Lawrence is often considered one of the finest travel writers in English. Sea and Sardinia describes a brief journey undertaken in January 1921, and focuses on the life of Sardinia’s people. Less well-known is his introduction to Maurice Magnus's, Memoirs of the Foreign Legion, in which Lawrence recalls his visit to the monastery of Monte Cassino.

His other nonfiction books include two responses to Freudian psychoanalysis, Psychoanalysis and the Unconscious and Fantasia of the Unconscious; Movements in European History, a school textbook published under a pseudonym, is a reflection of Lawrence’s blighted reputation in Britain.

Later life and career

In late February 1922, the Lawrences left Europe behind with the intention of migrating to the United States. They sailed in an easterly direction, first to Ceylon and then on to Australia. A short residence in Darlington, Western Australia, where he met local writer Mollie Skinner, was followed by a brief stop in the small coastal town of Thirroul, New South Wales, during which Lawrence completed Kangaroo, a novel about local fringe politics that also explored his wartime experiences in Cornwall.

Dataset entries
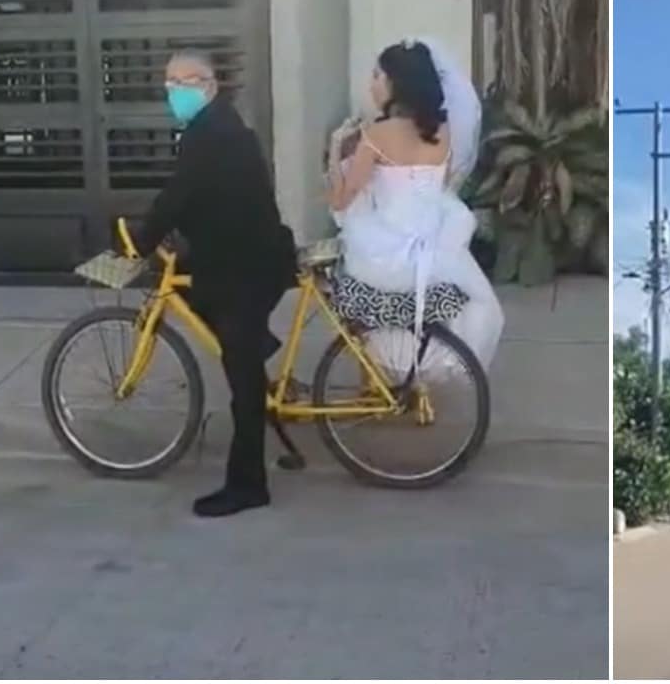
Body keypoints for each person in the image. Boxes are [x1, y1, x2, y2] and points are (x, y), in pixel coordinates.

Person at [132, 50, 297, 518]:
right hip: (245, 255)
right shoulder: (217, 127)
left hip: (245, 266)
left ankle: (248, 485)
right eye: (167, 84)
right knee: (197, 294)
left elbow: (179, 194)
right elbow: (195, 195)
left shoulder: (210, 135)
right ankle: (252, 344)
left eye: (180, 83)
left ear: (207, 85)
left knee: (241, 378)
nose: (171, 93)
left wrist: (140, 241)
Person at [324, 39, 503, 377]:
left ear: (395, 83)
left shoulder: (377, 135)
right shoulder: (444, 131)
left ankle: (378, 374)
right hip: (437, 247)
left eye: (377, 75)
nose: (371, 84)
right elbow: (442, 186)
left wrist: (336, 149)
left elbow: (340, 200)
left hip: (386, 251)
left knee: (332, 285)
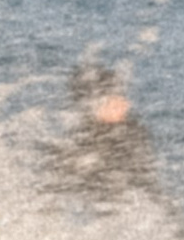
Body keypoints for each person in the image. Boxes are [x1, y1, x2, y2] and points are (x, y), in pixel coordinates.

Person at [39, 54, 165, 208]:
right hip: (103, 205)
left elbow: (148, 183)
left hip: (121, 203)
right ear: (93, 104)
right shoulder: (82, 141)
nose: (126, 103)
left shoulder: (130, 130)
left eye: (122, 95)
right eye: (115, 97)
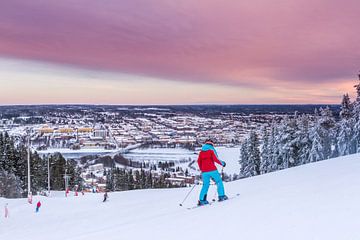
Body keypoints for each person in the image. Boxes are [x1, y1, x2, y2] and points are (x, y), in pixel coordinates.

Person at [197, 139, 228, 205]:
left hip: (204, 171)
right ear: (211, 144)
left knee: (205, 185)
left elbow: (199, 161)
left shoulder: (201, 152)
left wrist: (202, 169)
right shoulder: (211, 150)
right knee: (219, 181)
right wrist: (222, 163)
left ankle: (202, 200)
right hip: (212, 169)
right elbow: (216, 159)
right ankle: (221, 196)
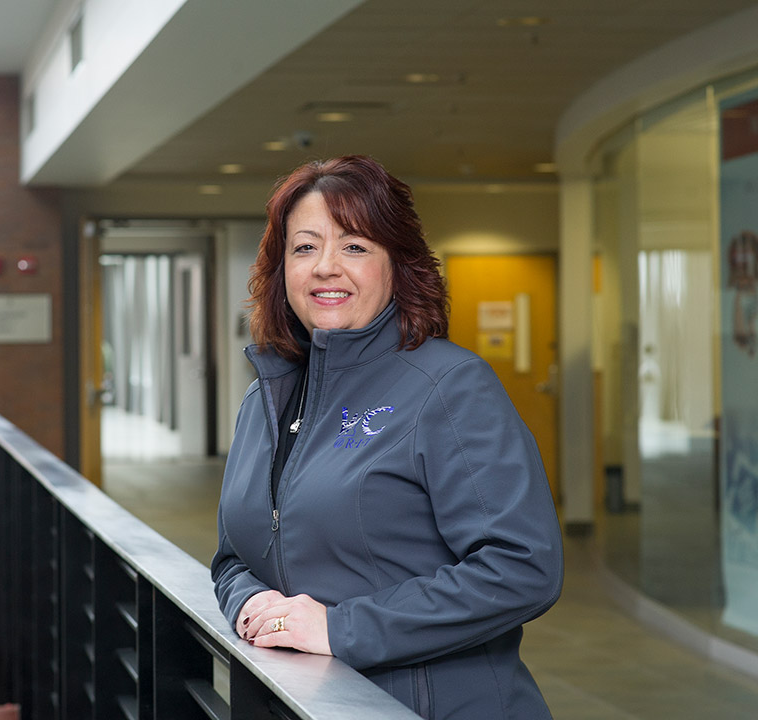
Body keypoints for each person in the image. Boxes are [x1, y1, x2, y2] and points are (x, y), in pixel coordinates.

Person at [211, 155, 563, 719]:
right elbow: (232, 557)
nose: (326, 267)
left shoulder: (448, 385)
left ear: (398, 266)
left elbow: (523, 566)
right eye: (304, 248)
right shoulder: (267, 398)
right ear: (281, 271)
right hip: (310, 702)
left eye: (354, 246)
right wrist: (251, 602)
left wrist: (340, 628)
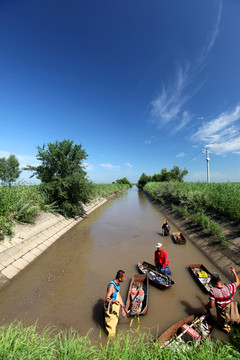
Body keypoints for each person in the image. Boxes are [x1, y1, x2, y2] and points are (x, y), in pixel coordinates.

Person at [206, 267, 240, 333]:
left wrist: (206, 307)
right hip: (233, 313)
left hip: (224, 316)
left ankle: (228, 332)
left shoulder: (213, 291)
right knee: (235, 322)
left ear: (212, 282)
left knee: (224, 327)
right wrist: (234, 272)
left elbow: (211, 305)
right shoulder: (230, 287)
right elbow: (238, 282)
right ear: (220, 279)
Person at [104, 269, 127, 337]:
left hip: (114, 303)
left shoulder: (117, 283)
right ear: (120, 278)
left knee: (115, 321)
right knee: (111, 328)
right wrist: (114, 301)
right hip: (110, 306)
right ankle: (110, 340)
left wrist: (123, 307)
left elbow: (118, 294)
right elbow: (107, 299)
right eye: (124, 277)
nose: (125, 279)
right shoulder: (112, 286)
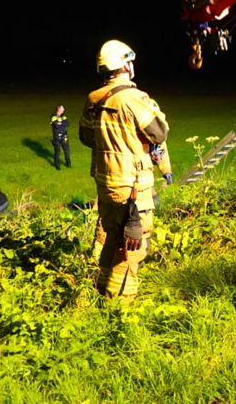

ACTIONS TO TAKE
A) Name every book title that appears in the passage about Lawrence's writing and travels.
B) According to the passage about Lawrence's writing and travels, whom did Lawrence meet during his stay in Darlington, Western Australia?
C) Carry on the passage about Lawrence's writing and travels, starting after its final sentence.
The dataset entries have no role in this work.

EXERCISE ANSWERS
A) Sea and Sardinia, Memoirs of the Foreign Legion, Psychoanalysis and the Unconscious, Fantasia of the Unconscious, Movements in European History, Kangaroo

B) He met the local writer Mollie Skinner.

C)
The Lawrences finally arrived in the United States in September 1922. Lawrence had several times discussed the idea of setting up a utopian community with several of his friends, having written in 1915 to Willie Hopkin, his old socialist friend from Eastwood:

"I want to gather together about twenty souls and sail away from this world of war and squalor and found a little colony where there shall be no money but a sort of communism as far as necessaries of life go, and some real decency… a place where one can live simply, apart from this civilisation… [with] a few other people who are also at peace and happy and live, and understand and be free…"

It was with this in mind that they made for Taos, New Mexico, a Pueblo town where many white "bohemians" had settled, including Mabel Dodge Luhan, a prominent socialite. Here they eventually acquired the 160-acre (0.65 km) Kiowa Ranch, now called the D. H. Lawrence Ranch, in 1924 from Dodge Luhan in exchange for the manuscript of Sons and Lovers. The couple stayed in New Mexico for two years, with extended visits to Lake Chapala and Oaxaca in Mexico. While Lawrence was in New Mexico, he was visited by Aldous Huxley.

Editor and book designer Merle Armitage wrote a book about D. H. Lawrence in New Mexico. Taos Quartet in Three Movements was originally to appear in Flair Magazine, but the magazine folded before its publication. This short work describes the tumultuous relationship of D. H. Lawrence, his wife Frieda, artist Dorothy Brett and Mabel Dodge Sterne. Armitage took it upon himself to print 16 hardcover copies of this work for his friends. Richard Pousette-Dart executed the drawings for Taos Quartet, published in 1950.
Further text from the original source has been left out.